It was nearly a year ago I was finishing a retreat on the Osa Peninsula of Costa Rica, a month of deep reflection, inner work, and appreciation for the importance of catching up on much needed personal time.
I remember leaving there feeling more connected to the importance of discipline, ritual, silence, and rest.
I appreciate how that time and space has supported the amount of vitality I’ve experienced this year. As I move into a new cycle I find myself reflecting on how immensely grateful I feel that I found these practices and for the enormous impact they have made on the quality of my life.
As most of you know, I have a history of personal trauma, having survived a form of emotional and psychological abuse that sometimes occurs in long-term relationships. This abuse pattern is just beginning to be recognized, studied, and understood…it doesn’t necessarily show on the outside but is known to contribute to chronic long-term health problems.
I founded BodyAttune shortly after finding the courage to leave that relationship. At the time I felt worthless, useless, exhausted, and afraid. But I believed in the practices and the possibility for something better. So I sank my teeth in and did the work, both personally and professionally, to grow and heal and thrive beyond my wildest dreams.

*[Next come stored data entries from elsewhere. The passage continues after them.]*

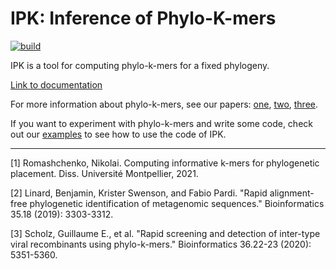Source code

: # IPK: Inference of Phylo-K-mers
[![build](https://github.com/phylo42/IPK/actions/workflows/build.yml/badge.svg)](https://github.com/phylo42/IPK/actions/workflows/build.yml)

IPK is a tool for computing phylo-k-mers for a fixed phylogeny.

[Link to documentation](https://phylo-k-mers.readthedocs.io/) 

For more information about phylo-k-mers, see our papers: [one](https://tel.archives-ouvertes.fr/tel-03629440/ "My thesis on phylo-k-mers for phylogenetic placement"),  [two](https://doi.org/10.1093/bioinformatics/btz068 "This paper introduced phylo-k-mers"), [three](https://doi.org/10.1093/bioinformatics/btaa1020 "Another paper that uses IPK and phylo-k-mers").

If you want to experiment with phylo-k-mers and write some code, check out our [examples](https://github.com/phylo42/I2L/tree/master/examples) to see how to use the code of IPK.

---

[1] Romashchenko, Nikolai. Computing informative k-mers for phylogenetic placement. Diss. Université Montpellier, 2021.

[2] Linard, Benjamin, Krister Swenson, and Fabio Pardi. "Rapid alignment-free phylogenetic identification of metagenomic sequences." Bioinformatics 35.18 (2019): 3303-3312.

[3] Scholz, Guillaume E., et al. "Rapid screening and detection of inter-type viral recombinants using phylo-k-mers." Bioinformatics 36.22-23 (2020): 5351-5360.
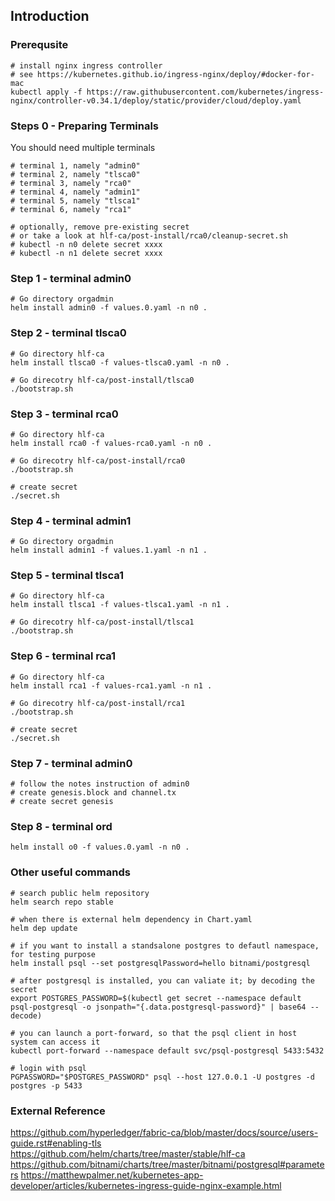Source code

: ## Introduction

### Prerequsite
```shell script
# install nginx ingress controller
# see https://kubernetes.github.io/ingress-nginx/deploy/#docker-for-mac
kubectl apply -f https://raw.githubusercontent.com/kubernetes/ingress-nginx/controller-v0.34.1/deploy/static/provider/cloud/deploy.yaml
```

### Steps 0 - Preparing Terminals
You should need multiple terminals
```shell script
# terminal 1, namely "admin0"
# terminal 2, namely "tlsca0"
# terminal 3, namely "rca0"
# terminal 4, namely "admin1"
# terminal 5, namely "tlsca1"
# terminal 6, namely "rca1"

# optionally, remove pre-existing secret
# or take a look at hlf-ca/post-install/rca0/cleanup-secret.sh
# kubectl -n n0 delete secret xxxx
# kubectl -n n1 delete secret xxxx
```

### Step 1 - terminal admin0
```shell script
# Go directory orgadmin
helm install admin0 -f values.0.yaml -n n0 .
```

### Step 2 - terminal tlsca0
```shell script
# Go directory hlf-ca
helm install tlsca0 -f values-tlsca0.yaml -n n0 .

# Go direcotry hlf-ca/post-install/tlsca0
./bootstrap.sh
```

### Step 3 - terminal rca0
```shell script
# Go directory hlf-ca
helm install rca0 -f values-rca0.yaml -n n0 .

# Go direcotry hlf-ca/post-install/rca0
./bootstrap.sh

# create secret
./secret.sh
```

### Step 4 - terminal admin1
```shell script
# Go directory orgadmin
helm install admin1 -f values.1.yaml -n n1 .
```

### Step 5 - terminal tlsca1
```shell script
# Go directory hlf-ca
helm install tlsca1 -f values-tlsca1.yaml -n n1 .

# Go direcotry hlf-ca/post-install/tlsca1
./bootstrap.sh
```

### Step 6 - terminal rca1
```shell script
# Go directory hlf-ca
helm install rca1 -f values-rca1.yaml -n n1 .

# Go direcotry hlf-ca/post-install/rca1
./bootstrap.sh

# create secret
./secret.sh
```

### Step 7 - terminal admin0
```shell script
# follow the notes instruction of admin0
# create genesis.block and channel.tx
# create secret genesis
```

### Step 8 - terminal ord
```shell script
helm install o0 -f values.0.yaml -n n0 .
```

### Other useful commands
```shell script
# search public helm repository
helm search repo stable

# when there is external helm dependency in Chart.yaml
helm dep update

# if you want to install a standsalone postgres to defautl namespace, for testing purpose
helm install psql --set postgresqlPassword=hello bitnami/postgresql

# after postgresql is installed, you can valiate it; by decoding the secret
export POSTGRES_PASSWORD=$(kubectl get secret --namespace default psql-postgresql -o jsonpath="{.data.postgresql-password}" | base64 --decode)

# you can launch a port-forward, so that the psql client in host system can access it
kubectl port-forward --namespace default svc/psql-postgresql 5433:5432

# login with psql
PGPASSWORD="$POSTGRES_PASSWORD" psql --host 127.0.0.1 -U postgres -d postgres -p 5433
```

### External Reference
https://github.com/hyperledger/fabric-ca/blob/master/docs/source/users-guide.rst#enabling-tls
https://github.com/helm/charts/tree/master/stable/hlf-ca
https://github.com/bitnami/charts/tree/master/bitnami/postgresql#parameters
https://matthewpalmer.net/kubernetes-app-developer/articles/kubernetes-ingress-guide-nginx-example.html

I discovered so much in the process, and including how hard I was pushing myself. At some point I came to realize that I could let go of the struggle and simply let my body rest and heal. The worst was over and I had finally built my dream practice.
I realized there had been a constant negative inner dialogue that was no longer present, coming from an environment that I was no longer in.
I discovered that I was enough.
To be able to have basic core practices like meditation, movement, and energy work to ground me and stabilize during the tough moments has been a true blessing.
I have seen these practices support many individuals, not only from similar circumstances, but through the stresses of life in general, that we all experience in our own unique, individual way.
In this past month, I had moments when the feeling of exhaustion crept in and I noticed feeling worried that maybe another storm was coming, that maybe I was not through the worst after all.
But then I realized that I had been juggling many very stressful experiences simultaneously all while continuing to thrive in my personal life and practice: I relocated my office while also handling quite a few significant personal life events. I continued to support my regular client load, while working to add and develop new services and programs…
This particular feeling is the kind of fatigue that comes from a fully-lived life of growth, expansion, and opportunity. That it’s nothing like what I used to feel. And I celebrate that!